It’s been noted on this page and elsewhere that today is the 50th anniversary of the March on Washington and Martin Luther King Jr.’s “I Have a Dream” speech, which has joined the pantheon of great American oratory alongside Abraham Lincoln’s Gettysburg Address and Franklin Roosevelt’s first inaugural speech.

Though the power of King’s words and the breathtaking mastery of their delivery are well understood and appreciated today, it wasn’t always so. The Washington Post has admitted that it, to an extent, blew the story a half-century ago by placing King’s speech farther down in a wrap-up story on the March on Washington. In 1963, the Observer-Reporter consisted of the morning Observer and the evening Reporter, and, in the rally’s aftermath, the Reporter made do with an aerial photo from the wire on an inside page of the throngs at the Lincoln Memorial. The front page of the newspaper was dominated by dispatches from a mine blast in Utah – placement that was understandable given the prominence of the coal industry in this region 50 years ago.

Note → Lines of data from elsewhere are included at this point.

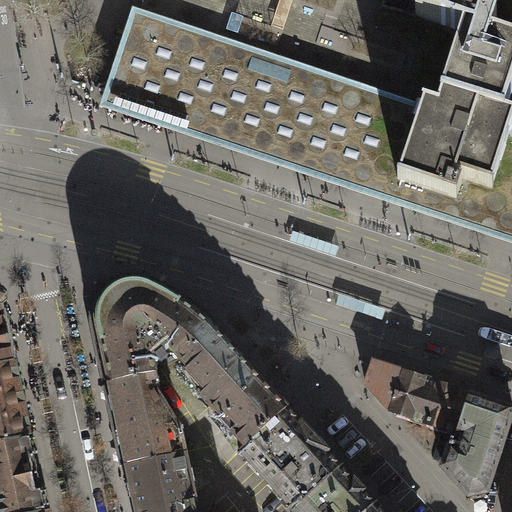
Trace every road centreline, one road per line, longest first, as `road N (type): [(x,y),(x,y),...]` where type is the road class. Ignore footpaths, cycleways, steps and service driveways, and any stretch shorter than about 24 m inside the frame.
road 1 (tertiary): [(511,293),(150,174),(16,143)]
road 2 (tertiary): [(33,225),(223,278),(511,377)]
road 3 (residential): [(33,225),(92,511)]
road 4 (residential): [(326,377),(449,511)]
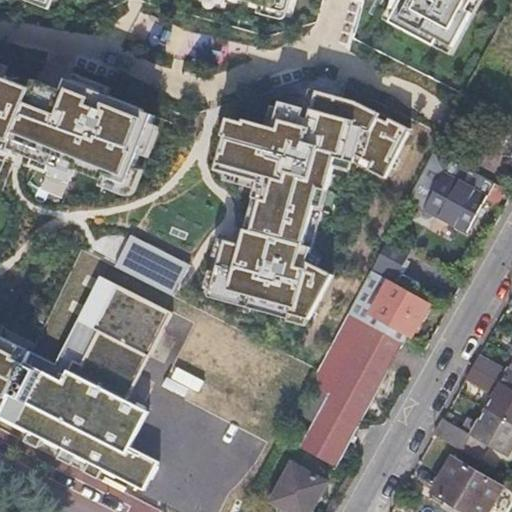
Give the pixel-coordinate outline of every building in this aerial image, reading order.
[(243,0),(277,9),(279,0),(243,0)] [(403,0),(405,0),(393,23),(437,47),(440,40),(456,48),(475,13),(471,11),(476,0),(403,0)] [(0,418),(33,352),(0,333),(0,151),(1,149),(17,156),(124,200),(176,115),(0,60),(0,418)] [(292,316),(312,321),(335,277),(310,263),(339,160),(358,163),(360,156),(376,165),(372,171),(388,180),(415,131),(360,104),(313,91),(307,110),(284,103),(277,129),(249,122),(248,124),(232,120),(227,138),(230,139),(220,171),(262,183),(247,236),(245,241),(222,234),(214,260),(222,262),(212,298),(291,321),(292,316)] [(508,188),(438,152),(412,200),(471,233),(489,200),(499,205),(508,188)] [(120,254),(114,266),(173,296),(181,280),(190,264),(130,233),(120,254)] [(380,267),(398,276),(405,264),(388,254),(380,267)] [(414,336),(433,302),(375,269),(352,312),(405,342),(410,334),(414,336)] [(33,353),(1,418),(25,431),(20,440),(33,447),(38,437),(52,444),(47,454),(60,461),(65,451),(79,458),(73,468),(87,474),(92,465),(154,496),(169,467),(140,452),(158,416),(128,401),(172,314),(101,278),(57,365),(33,353)] [(302,446),(339,466),(407,343),(405,342),(352,312),(314,383),(331,392),(302,446)] [(474,366),(511,386),(511,362),(507,372),(480,356),(474,366)] [(488,407),(511,420),(511,386),(474,366),(467,379),(494,395),(488,407)] [(444,419),(435,435),(480,462),(489,446),(511,459),(511,457),(511,420),(488,407),(478,424),(471,435),(463,430),(444,419)] [(469,419),(463,430),(471,435),(478,424),(469,419)] [(434,492),(466,511),(488,511),(503,487),(454,458),(434,492)] [(273,501),(293,511),(313,511),(330,482),(295,463),(273,501)]
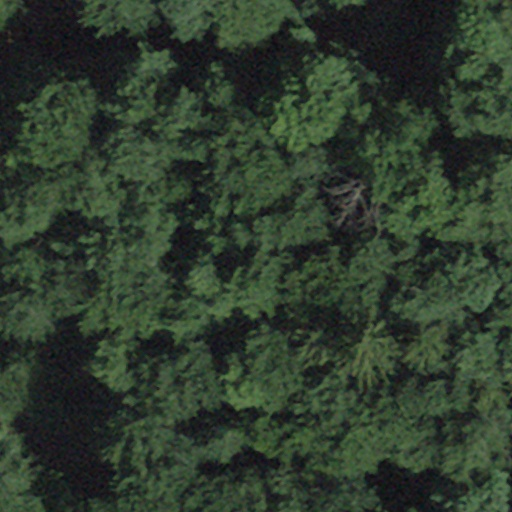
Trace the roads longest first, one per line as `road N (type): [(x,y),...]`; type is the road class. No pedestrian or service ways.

We had considered printing the entire text, or, at least, lengthy excerpts of King’s “I Have a Dream” speech on this page today, in the same way that we have rerun the Declaration of Independence or the “Yes, Virginia, There is a Santa Claus” editorial that appeared in The New York Sun in 1897. However, there’s one notable difference between the Declaration of Independence, “Yes, Virginia…” and the “I Have a Dream” speech – the first two are in the public domain, and can be used by anyone for any purpose, while the text of King’s speech has been placed under copyright control by King’s family. It will not arrive in the public domain until 2038, 75 years after the speech and 70 years after King’s death.

As the magazine Mother Jones noted ruefully last week, that speech, with its soaring “Free at last!” coda “is not free, alas.”

The fact that the speech, in its entirety, is not available for use by anyone and everyone has become a sore point among many educators and historians, who say it should be readily available, free of charge. That King’s heirs have licensed its use in advertisements for Mercedes-Benz and Cingular Wireless has also raised the ire of many of King’s admirers and former colleagues.

Thankfully, however, American copyright law also contains the Fair Use Doctrine, which allows some quotations to be used from a work to illustrate certain points or comment upon it. That being the case, we can appreciate the poetry of King’s hope that “with this faith, we will be able to hew out of the mountain of despair a stone of hope. With this faith, we will be able to transform the jangling discords of our nation into a beautiful symphony of brotherhood.

“With this faith, we will be able to work together, to pray together, to struggle together, to go to jail together, to stand up for freedom together, knowing that we will be free one day … And so even though we face the difficulties of today and tomorrow, I still have a dream. It is a dream deeply rooted in the American dream.”

The world of 2013 is as different from 1963, in many respects, as 1963 was from 1913. King’s words still retain their inspirational power, nonetheless, and that will almost certainly remain the case in 2063.